The worker token must include:

  • iss: Tikti issuer base URL (example: https://api.storifly.ai)
  • aud: codeq-worker
  • sub: worker id
  • tid: tenant id
  • scope: space‑delimited scopes
  • eventTypes: array of event type strings
  • iat, exp, jti

Validation in codeQ

codeQ validates worker tokens by performing the following checks:

  1. Fetch JWKS and select key by kid.
  2. Verify RS256 signature.
  3. Validate iss equals configured WORKER_ISSUER.
  4. Validate aud equals configured WORKER_AUDIENCE.
  5. Validate exp and iat with clock skew.
  6. Validate required scope per endpoint.
  7. Validate event type membership when claiming tasks.

Any failure results in 401 or 403. The codeQ configuration values are:

  • WORKER_ISSUER=https://api.storifly.ai
  • WORKER_AUDIENCE=codeq-worker
  • WORKER_JWKS_URL=https://api.storifly.ai/.well-known/jwks.json

JWKS requirements

codeQ caches JWKS but must be able to refresh on kid miss. Tikti must publish JWKS at a stable path and must include all active public keys. Key rotation must be non‑disruptive (see token spec).

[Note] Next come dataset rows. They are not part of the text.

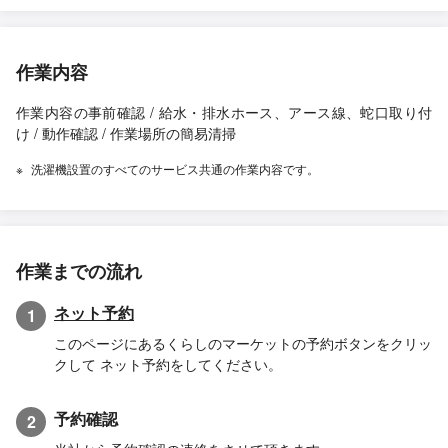
作業内容
作業内容の事前確認 / 給水・排水ホース、アース線、蛇口取り付
け / 動作確認 / 作業場所の簡易清掃
洗濯機設置のすべてのサービス共通の作業内容です。
作業までの流れ
ネット予約
1
このページにあるくらしのマーケットの予約ボタンをクリッ
クして ネット予約をしてください。
予約確認
2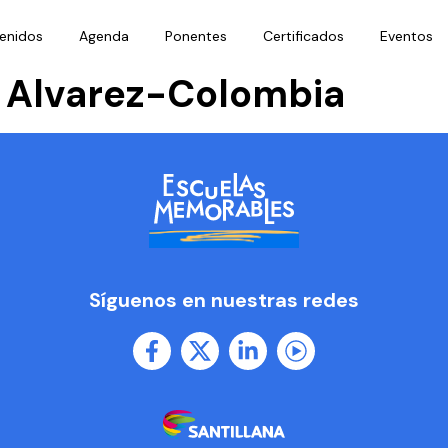
enidos
Agenda
Ponentes
Certificados
Eventos
 Alvarez-Colombia
Síguenos en nuestras redes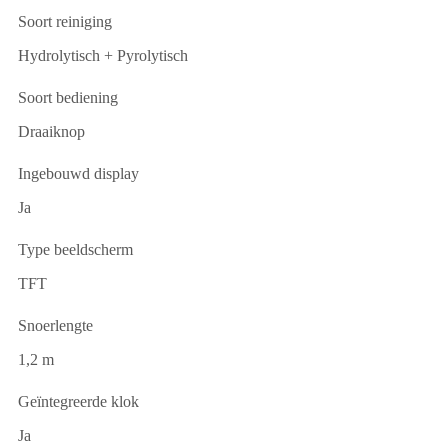
Soort reiniging
Hydrolytisch + Pyrolytisch
Soort bediening
Draaiknop
Ingebouwd display
Ja
Type beeldscherm
TFT
Snoerlengte
1,2 m
Geïntegreerde klok
Ja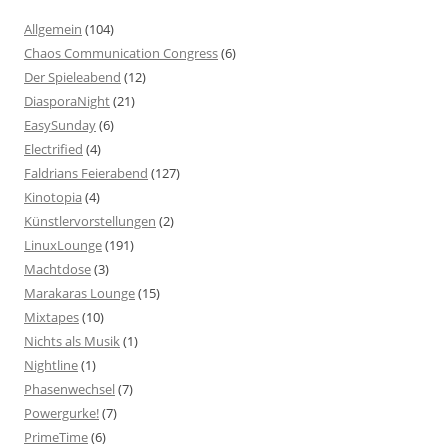
Allgemein
(104)
Chaos Communication Congress
(6)
Der Spieleabend
(12)
DiasporaNight
(21)
EasySunday
(6)
Electrified
(4)
Faldrians Feierabend
(127)
Kinotopia
(4)
Künstlervorstellungen
(2)
LinuxLounge
(191)
Machtdose
(3)
Marakaras Lounge
(15)
Mixtapes
(10)
Nichts als Musik
(1)
Nightline
(1)
Phasenwechsel
(7)
Powergurke!
(7)
PrimeTime
(6)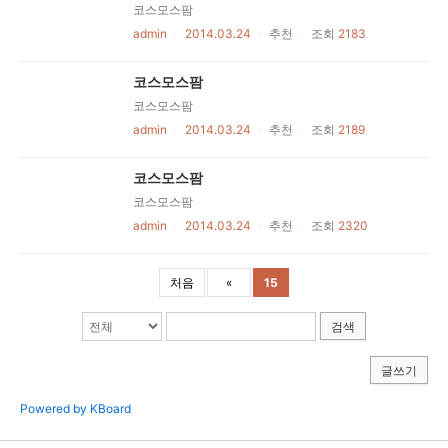
코스모스팜
admin
ㆍ
2014.03.24
ㆍ
추천
ㆍ
조회
2183
코스모스팜
코스모스팜
admin
ㆍ
2014.03.24
ㆍ
추천
ㆍ
조회
2189
코스모스팜
코스모스팜
admin
ㆍ
2014.03.24
ㆍ
추천
ㆍ
조회
2320
처음
«
15
검색
글쓰기
Powered by KBoard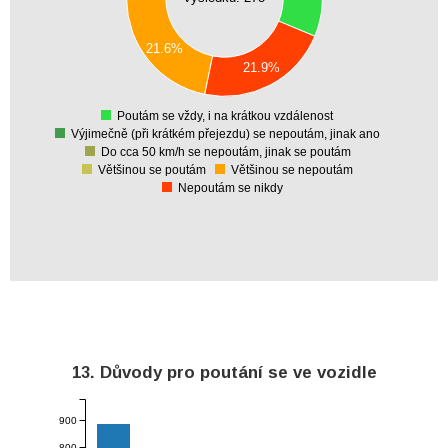
40
30
21.6%
20
21.9%
10
0
Poutám se vždy, i na krátkou vzdálenost
0
Výjimečně (při krátkém přejezdu) se nepoutám, jinak ano
Do cca 50 km/h se nepoutám, jinak se poutám
Většinou se poutám
Většinou se nepoutám
Nepoutám se nikdy
13. Důvody pro poutání se ve vozidle
900
800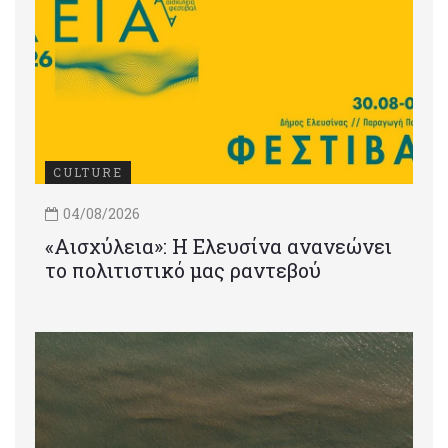
CULTURE
04/08/2026
«Αισχύλεια»: Η Ελευσίνα ανανεώνει
το πολιτιστικό μας ραντεβού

Example: issuing a worker token

The following example illustrates a CLI workflow:

# 1) User logs in
curl -sS -X POST "https://api.storifly.ai/v1/accounts/signInWithPassword?key=API_KEY" \
  -H "Content-Type: application/json" \
  -d '{"email":"admin@codecompany.com.br","password":"mypassword2"}'

# 2) Exchange idToken for worker token
curl -sS -X POST "https://api.storifly.ai/v1/accounts/token/exchange?key=API_KEY" \
  -H "Content-Type: application/json" \
  -d '{"idToken":"<idToken>","audience":"codeq-worker","scopes":["codeq:claim"],"eventTypes":["render_video"],"ttlSeconds":3600,"subject":"worker-1","tenantId":"tenant-1"}'

Failure modes

The integration must treat token exchange as an authorization boundary. Failure modes are explicit:

  • Invalid idToken: 401.
  • Tenant membership missing: 403.
  • Scope requested outside role permissions: 403.
  • Unknown audience: 400.
  • Event types not allowed: 403.

These errors must be deterministic and must be logged with tenantId and subject.

OOB email delivery (out of scope)

OOB email delivery is orchestrated outside of codeQ. The recommended approach is to use a workflow engine (for example, Cadence) to:

  1. call Tikti to generate and persist an OOB code (POST /v1/tenants/{tenantId}/oob/send?key=API_KEY), and then
  2. call the Notifications Service to send the email containing the code.

This keeps Tikti focused on identity/token policy and keeps email delivery concerns outside the identity boundary.